▶ TASK GOAL: Could you print the stretch of lines below from the one with "as I put a big push around t" through the one with "continually developing its", exactly as they stand and without any pictures?

▶ EXTRACTED ENTRIES:
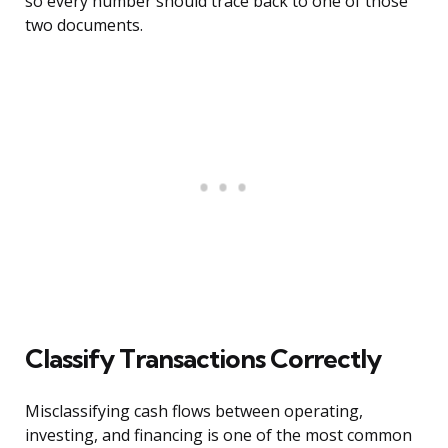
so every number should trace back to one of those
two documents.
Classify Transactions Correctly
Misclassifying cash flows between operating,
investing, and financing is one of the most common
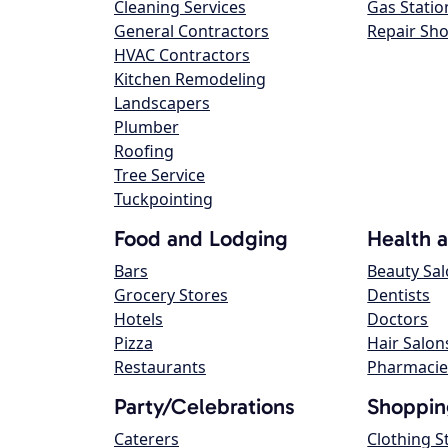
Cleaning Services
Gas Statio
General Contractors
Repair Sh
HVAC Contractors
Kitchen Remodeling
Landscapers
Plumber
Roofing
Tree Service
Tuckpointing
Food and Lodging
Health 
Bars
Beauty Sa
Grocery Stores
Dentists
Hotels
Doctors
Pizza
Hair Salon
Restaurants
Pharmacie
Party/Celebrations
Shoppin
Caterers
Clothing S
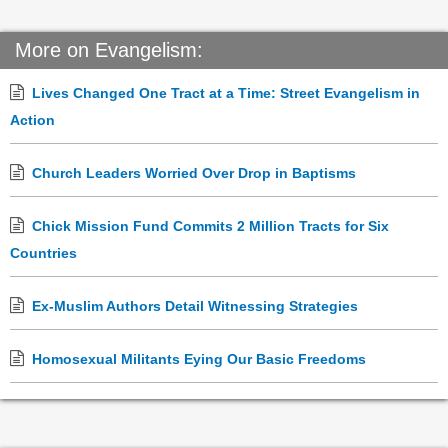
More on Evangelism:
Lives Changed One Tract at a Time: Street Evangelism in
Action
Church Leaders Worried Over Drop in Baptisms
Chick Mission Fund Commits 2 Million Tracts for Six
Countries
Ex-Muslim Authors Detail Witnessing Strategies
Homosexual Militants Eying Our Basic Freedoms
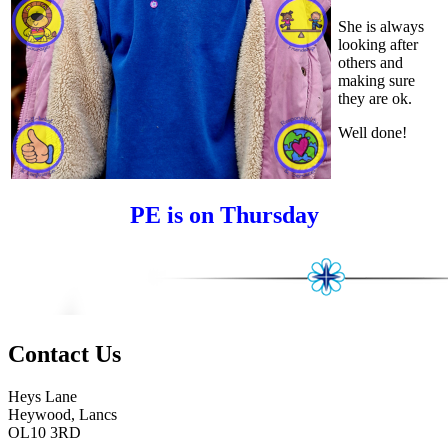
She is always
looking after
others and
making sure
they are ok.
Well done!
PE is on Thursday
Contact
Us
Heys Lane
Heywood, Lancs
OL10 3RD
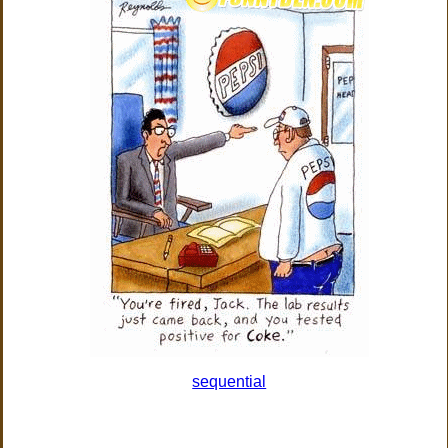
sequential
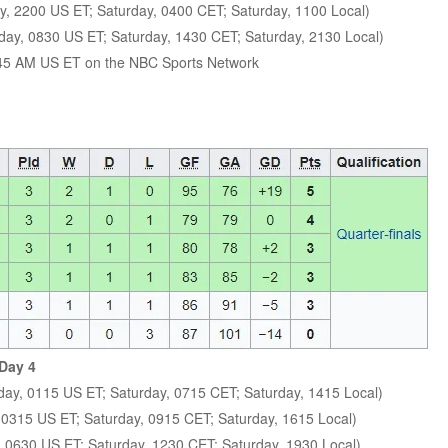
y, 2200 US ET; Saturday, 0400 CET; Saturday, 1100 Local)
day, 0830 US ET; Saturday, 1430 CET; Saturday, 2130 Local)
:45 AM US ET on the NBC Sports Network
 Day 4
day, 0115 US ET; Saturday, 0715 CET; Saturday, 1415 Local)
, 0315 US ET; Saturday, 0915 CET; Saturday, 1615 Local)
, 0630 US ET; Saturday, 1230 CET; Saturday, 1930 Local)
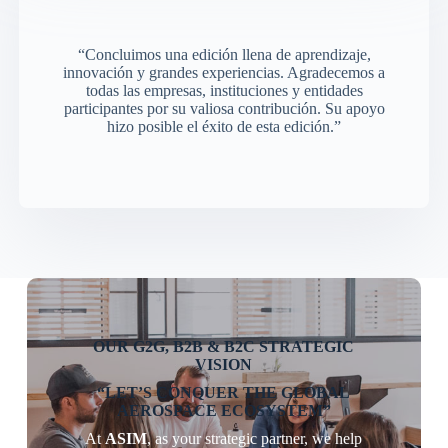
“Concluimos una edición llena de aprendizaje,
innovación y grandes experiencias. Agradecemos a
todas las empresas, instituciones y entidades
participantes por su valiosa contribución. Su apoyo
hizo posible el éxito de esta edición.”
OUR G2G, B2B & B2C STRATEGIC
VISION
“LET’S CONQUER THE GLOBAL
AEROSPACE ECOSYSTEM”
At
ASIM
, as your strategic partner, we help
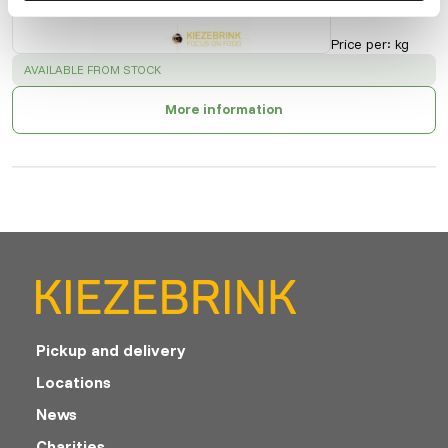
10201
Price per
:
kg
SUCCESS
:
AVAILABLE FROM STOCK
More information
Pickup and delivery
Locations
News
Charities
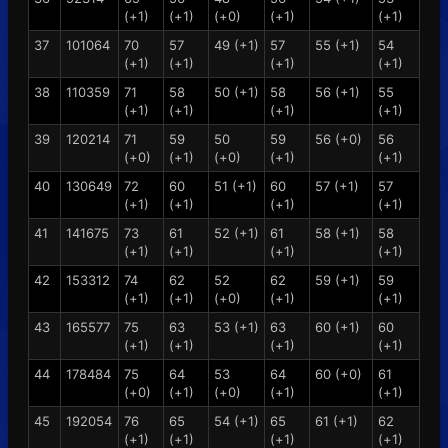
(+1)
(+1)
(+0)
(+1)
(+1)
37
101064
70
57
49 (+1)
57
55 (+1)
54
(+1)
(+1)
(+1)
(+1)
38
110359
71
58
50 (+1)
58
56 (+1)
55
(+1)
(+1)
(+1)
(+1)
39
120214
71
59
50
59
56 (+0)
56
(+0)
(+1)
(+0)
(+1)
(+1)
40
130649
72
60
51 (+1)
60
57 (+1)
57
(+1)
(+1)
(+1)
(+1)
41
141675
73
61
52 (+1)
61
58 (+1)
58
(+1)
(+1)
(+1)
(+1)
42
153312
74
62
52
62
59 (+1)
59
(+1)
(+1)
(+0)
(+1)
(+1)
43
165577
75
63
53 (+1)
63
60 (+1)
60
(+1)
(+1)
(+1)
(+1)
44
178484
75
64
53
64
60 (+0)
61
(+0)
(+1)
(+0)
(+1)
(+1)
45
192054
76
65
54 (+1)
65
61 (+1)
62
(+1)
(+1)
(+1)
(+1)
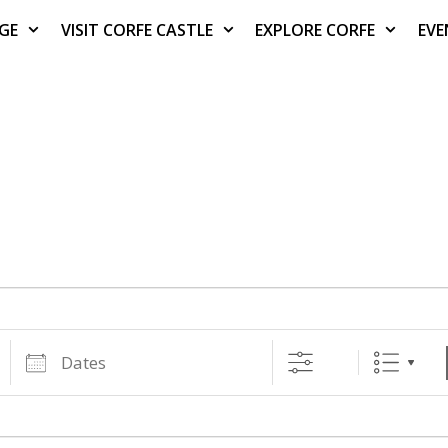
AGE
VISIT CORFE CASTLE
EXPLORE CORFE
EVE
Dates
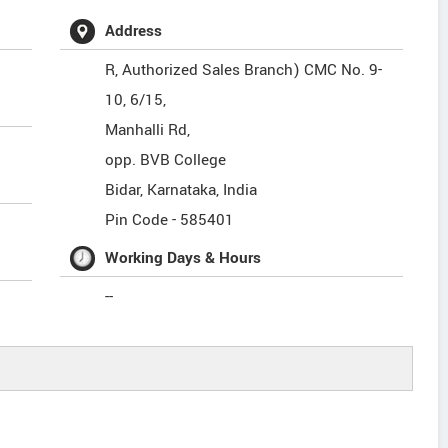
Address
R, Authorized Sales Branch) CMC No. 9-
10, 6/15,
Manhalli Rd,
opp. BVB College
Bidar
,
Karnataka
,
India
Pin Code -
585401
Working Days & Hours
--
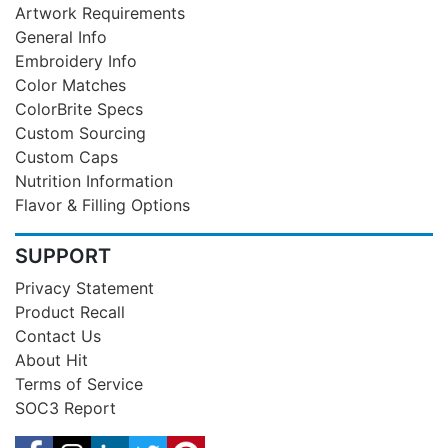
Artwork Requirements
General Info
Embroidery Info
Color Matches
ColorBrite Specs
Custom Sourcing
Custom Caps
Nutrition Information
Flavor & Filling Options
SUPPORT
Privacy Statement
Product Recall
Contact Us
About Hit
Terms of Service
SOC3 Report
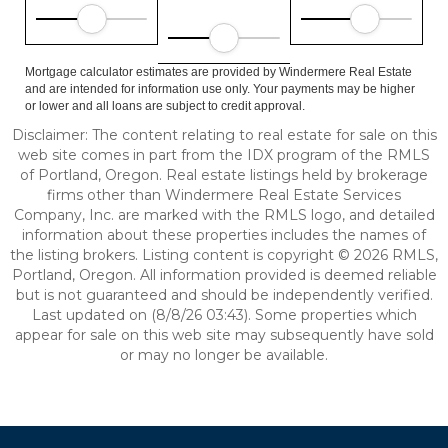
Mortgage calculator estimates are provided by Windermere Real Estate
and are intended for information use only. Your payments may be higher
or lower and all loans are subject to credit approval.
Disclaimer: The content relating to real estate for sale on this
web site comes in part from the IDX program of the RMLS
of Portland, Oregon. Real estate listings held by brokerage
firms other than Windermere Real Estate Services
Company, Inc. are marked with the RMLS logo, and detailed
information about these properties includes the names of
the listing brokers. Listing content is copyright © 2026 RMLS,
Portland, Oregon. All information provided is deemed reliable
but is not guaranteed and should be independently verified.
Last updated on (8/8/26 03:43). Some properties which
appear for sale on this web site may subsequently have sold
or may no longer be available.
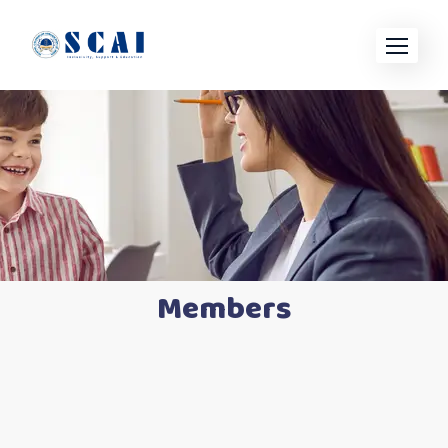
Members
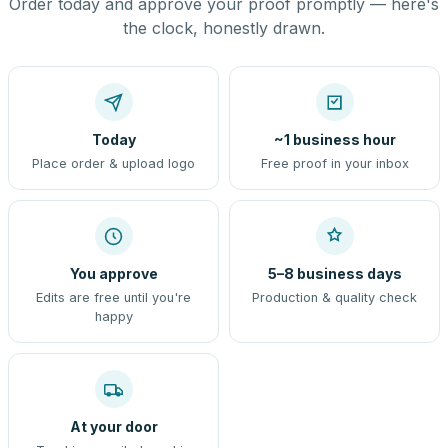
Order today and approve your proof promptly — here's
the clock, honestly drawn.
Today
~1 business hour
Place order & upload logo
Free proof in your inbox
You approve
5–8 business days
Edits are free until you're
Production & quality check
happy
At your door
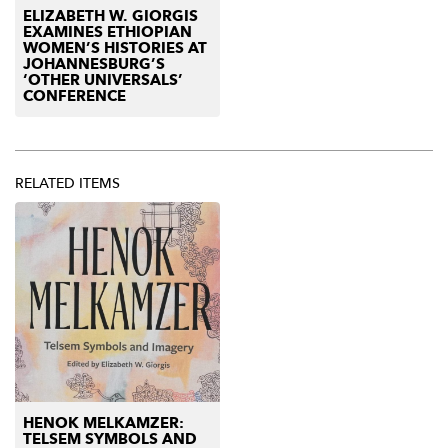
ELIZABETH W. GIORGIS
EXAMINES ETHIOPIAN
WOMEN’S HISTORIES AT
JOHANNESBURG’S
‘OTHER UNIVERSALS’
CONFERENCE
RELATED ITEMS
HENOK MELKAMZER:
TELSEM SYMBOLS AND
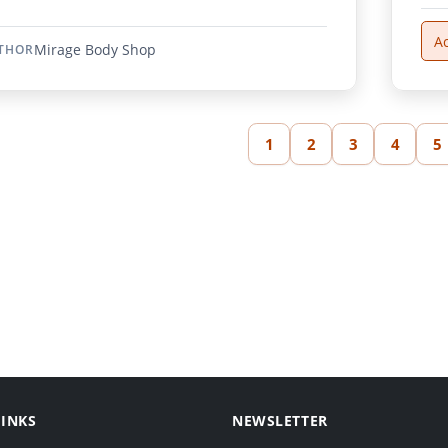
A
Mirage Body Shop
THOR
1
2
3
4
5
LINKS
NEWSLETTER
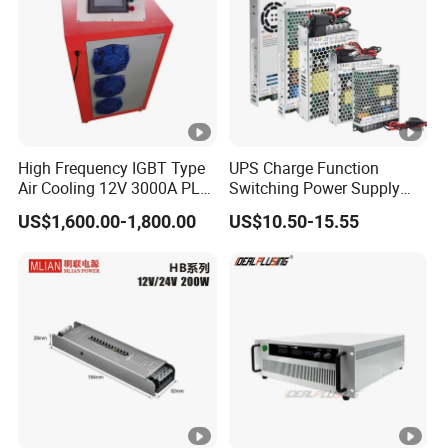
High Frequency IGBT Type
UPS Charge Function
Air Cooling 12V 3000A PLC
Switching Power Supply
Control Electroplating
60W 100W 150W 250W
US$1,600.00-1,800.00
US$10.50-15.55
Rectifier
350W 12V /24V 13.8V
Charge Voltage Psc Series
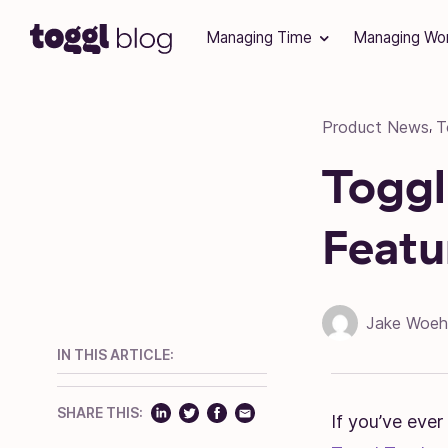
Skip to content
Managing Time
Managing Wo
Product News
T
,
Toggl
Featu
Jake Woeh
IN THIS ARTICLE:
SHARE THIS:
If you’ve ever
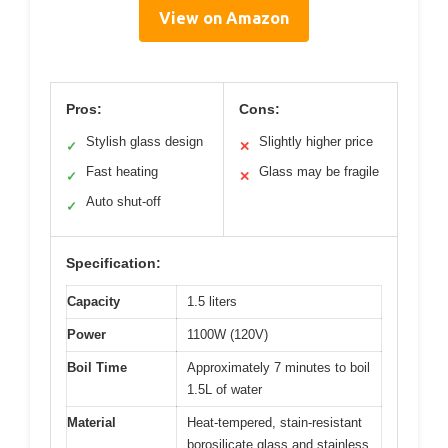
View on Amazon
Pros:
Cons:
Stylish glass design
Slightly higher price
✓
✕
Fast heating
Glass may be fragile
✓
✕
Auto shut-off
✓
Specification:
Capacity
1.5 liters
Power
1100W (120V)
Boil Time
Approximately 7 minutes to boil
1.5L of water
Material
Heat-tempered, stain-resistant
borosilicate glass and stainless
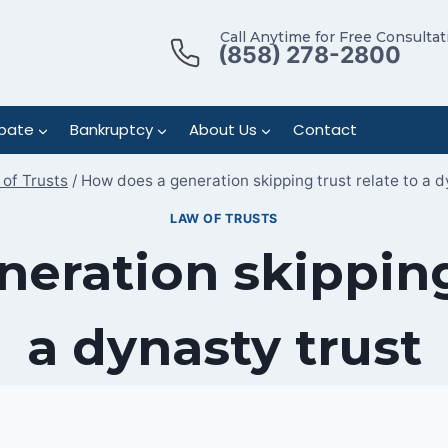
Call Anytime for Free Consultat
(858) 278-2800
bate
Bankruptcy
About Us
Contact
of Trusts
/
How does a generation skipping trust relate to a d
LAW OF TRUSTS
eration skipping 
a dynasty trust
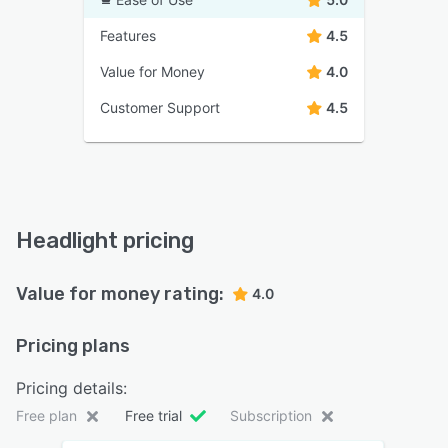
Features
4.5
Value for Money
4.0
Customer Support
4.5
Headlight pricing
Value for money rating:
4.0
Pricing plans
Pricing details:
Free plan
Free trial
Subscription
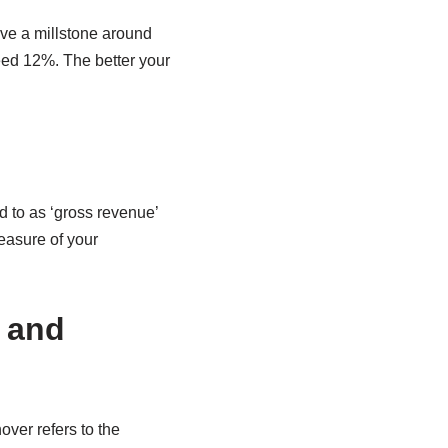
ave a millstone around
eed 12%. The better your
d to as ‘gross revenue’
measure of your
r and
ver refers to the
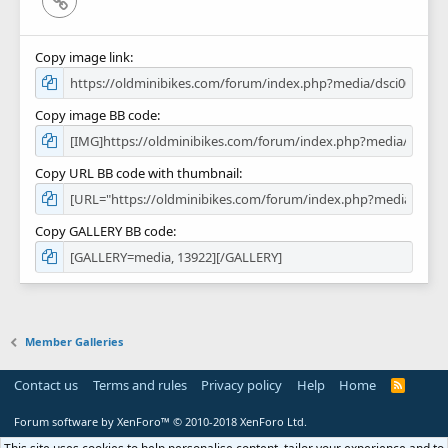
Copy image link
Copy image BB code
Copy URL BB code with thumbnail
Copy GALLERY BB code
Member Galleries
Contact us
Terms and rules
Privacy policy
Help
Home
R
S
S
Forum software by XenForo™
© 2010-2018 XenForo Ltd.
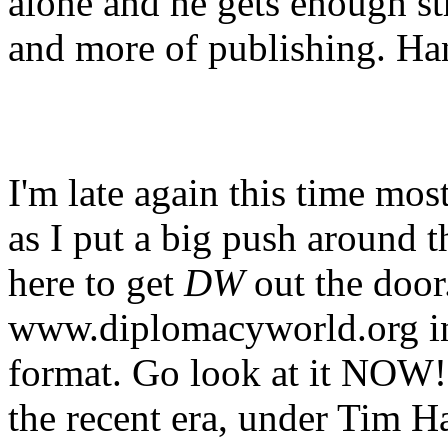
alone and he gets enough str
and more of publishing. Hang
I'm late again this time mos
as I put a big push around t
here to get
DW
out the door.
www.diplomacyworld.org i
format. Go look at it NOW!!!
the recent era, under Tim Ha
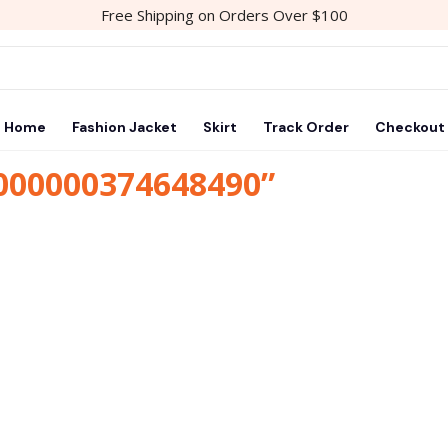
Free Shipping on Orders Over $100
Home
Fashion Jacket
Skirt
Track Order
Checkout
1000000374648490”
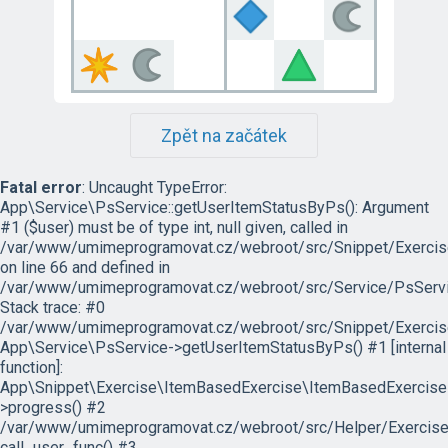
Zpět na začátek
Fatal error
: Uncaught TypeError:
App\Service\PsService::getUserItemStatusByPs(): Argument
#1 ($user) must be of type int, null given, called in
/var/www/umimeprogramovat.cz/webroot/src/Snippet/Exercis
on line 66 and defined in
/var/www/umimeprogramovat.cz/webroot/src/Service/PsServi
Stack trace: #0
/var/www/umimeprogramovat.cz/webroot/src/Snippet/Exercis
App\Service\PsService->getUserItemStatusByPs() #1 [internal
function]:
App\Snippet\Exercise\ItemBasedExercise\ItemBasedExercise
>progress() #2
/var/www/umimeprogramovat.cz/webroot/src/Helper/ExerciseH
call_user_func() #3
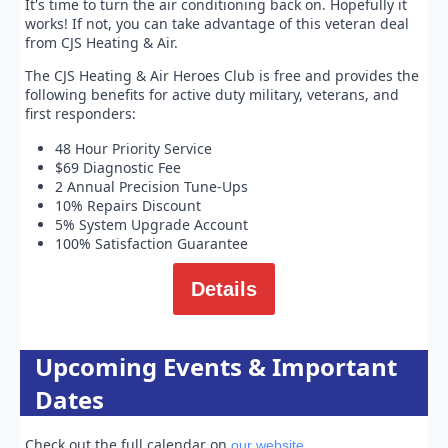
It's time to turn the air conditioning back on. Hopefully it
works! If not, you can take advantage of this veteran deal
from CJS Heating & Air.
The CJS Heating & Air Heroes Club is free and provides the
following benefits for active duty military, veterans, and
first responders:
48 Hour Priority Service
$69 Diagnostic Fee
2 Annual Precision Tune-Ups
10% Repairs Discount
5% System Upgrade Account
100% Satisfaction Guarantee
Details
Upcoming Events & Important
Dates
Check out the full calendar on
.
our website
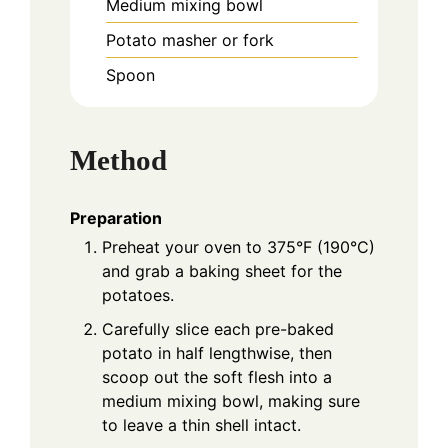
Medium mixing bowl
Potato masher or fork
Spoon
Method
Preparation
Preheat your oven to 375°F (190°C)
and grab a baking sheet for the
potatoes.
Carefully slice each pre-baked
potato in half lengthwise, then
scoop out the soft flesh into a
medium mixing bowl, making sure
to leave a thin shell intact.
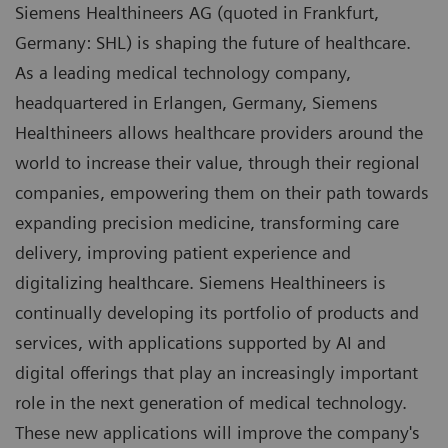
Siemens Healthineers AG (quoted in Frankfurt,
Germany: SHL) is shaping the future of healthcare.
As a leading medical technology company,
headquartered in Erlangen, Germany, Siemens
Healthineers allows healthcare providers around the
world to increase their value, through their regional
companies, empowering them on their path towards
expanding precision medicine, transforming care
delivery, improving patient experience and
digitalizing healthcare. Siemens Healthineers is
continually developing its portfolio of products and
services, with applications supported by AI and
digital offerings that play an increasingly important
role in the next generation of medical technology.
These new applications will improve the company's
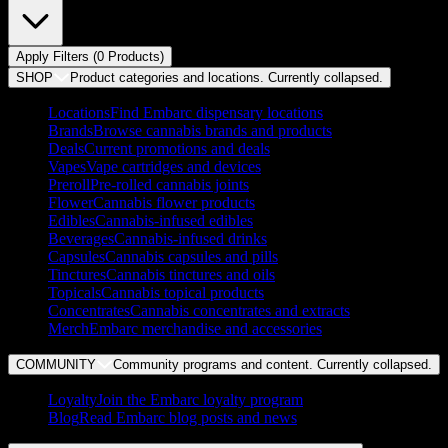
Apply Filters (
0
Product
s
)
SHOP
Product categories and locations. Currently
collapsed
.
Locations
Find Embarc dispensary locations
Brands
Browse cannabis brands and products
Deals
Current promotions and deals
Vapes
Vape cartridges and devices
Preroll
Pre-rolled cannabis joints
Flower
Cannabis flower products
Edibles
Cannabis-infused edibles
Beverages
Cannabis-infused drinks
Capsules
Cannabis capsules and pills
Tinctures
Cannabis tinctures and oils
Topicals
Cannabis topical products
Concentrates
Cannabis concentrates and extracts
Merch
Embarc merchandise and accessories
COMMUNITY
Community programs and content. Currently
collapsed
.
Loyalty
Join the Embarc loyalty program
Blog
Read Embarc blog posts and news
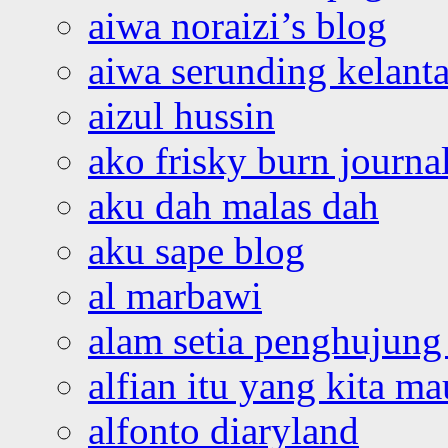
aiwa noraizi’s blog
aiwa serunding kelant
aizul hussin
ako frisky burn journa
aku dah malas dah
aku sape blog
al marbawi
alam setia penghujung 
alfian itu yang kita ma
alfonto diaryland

▶ FINISHED EXERCISE:
as I put a big push around t
here to get
DW
out the door.
www.diplomacyworld.org i
format. Go look at it NOW!!!
the recent era, under Tim Ha
Free Shipping on Orders Over $100
Home
Fashion Jacket
Skirt
Track Order
Checkout
1000000374648490”
Zpět na začátek
Fatal error
: Uncaught TypeError:
App\Service\PsService::getUserItemStatusByPs(): Argument
#1 ($user) must be of type int, null given, called in
/var/www/umimeprogramovat.cz/webroot/src/Snippet/Exercis
on line 66 and defined in
/var/www/umimeprogramovat.cz/webroot/src/Service/PsServi
Stack trace: #0
/var/www/umimeprogramovat.cz/webroot/src/Snippet/Exercis
App\Service\PsService->getUserItemStatusByPs() #1 [internal
function]:
App\Snippet\Exercise\ItemBasedExercise\ItemBasedExercise
>progress() #2
/var/www/umimeprogramovat.cz/webroot/src/Helper/ExerciseH
call_user_func() #3
It's time to turn the air conditioning back on. Hopefully it
works! If not, you can take advantage of this veteran deal
from CJS Heating & Air.
The CJS Heating & Air Heroes Club is free and provides the
following benefits for active duty military, veterans, and
first responders:
48 Hour Priority Service
$69 Diagnostic Fee
2 Annual Precision Tune-Ups
10% Repairs Discount
5% System Upgrade Account
100% Satisfaction Guarantee
Details
Upcoming Events & Important
Dates
Check out the full calendar on
.
our website
Medium mixing bowl
Potato masher or fork
Spoon
Method
Preparation
Preheat your oven to 375°F (190°C)
and grab a baking sheet for the
potatoes.
Carefully slice each pre-baked
potato in half lengthwise, then
scoop out the soft flesh into a
medium mixing bowl, making sure
to leave a thin shell intact.
Siemens Healthineers AG (quoted in Frankfurt,
Germany: SHL) is shaping the future of healthcare.
As a leading medical technology company,
headquartered in Erlangen, Germany, Siemens
Healthineers allows healthcare providers around the
world to increase their value, through their regional
companies, empowering them on their path towards
expanding precision medicine, transforming care
delivery, improving patient experience and
digitalizing healthcare. Siemens Healthineers is
continually developing its portfolio of products and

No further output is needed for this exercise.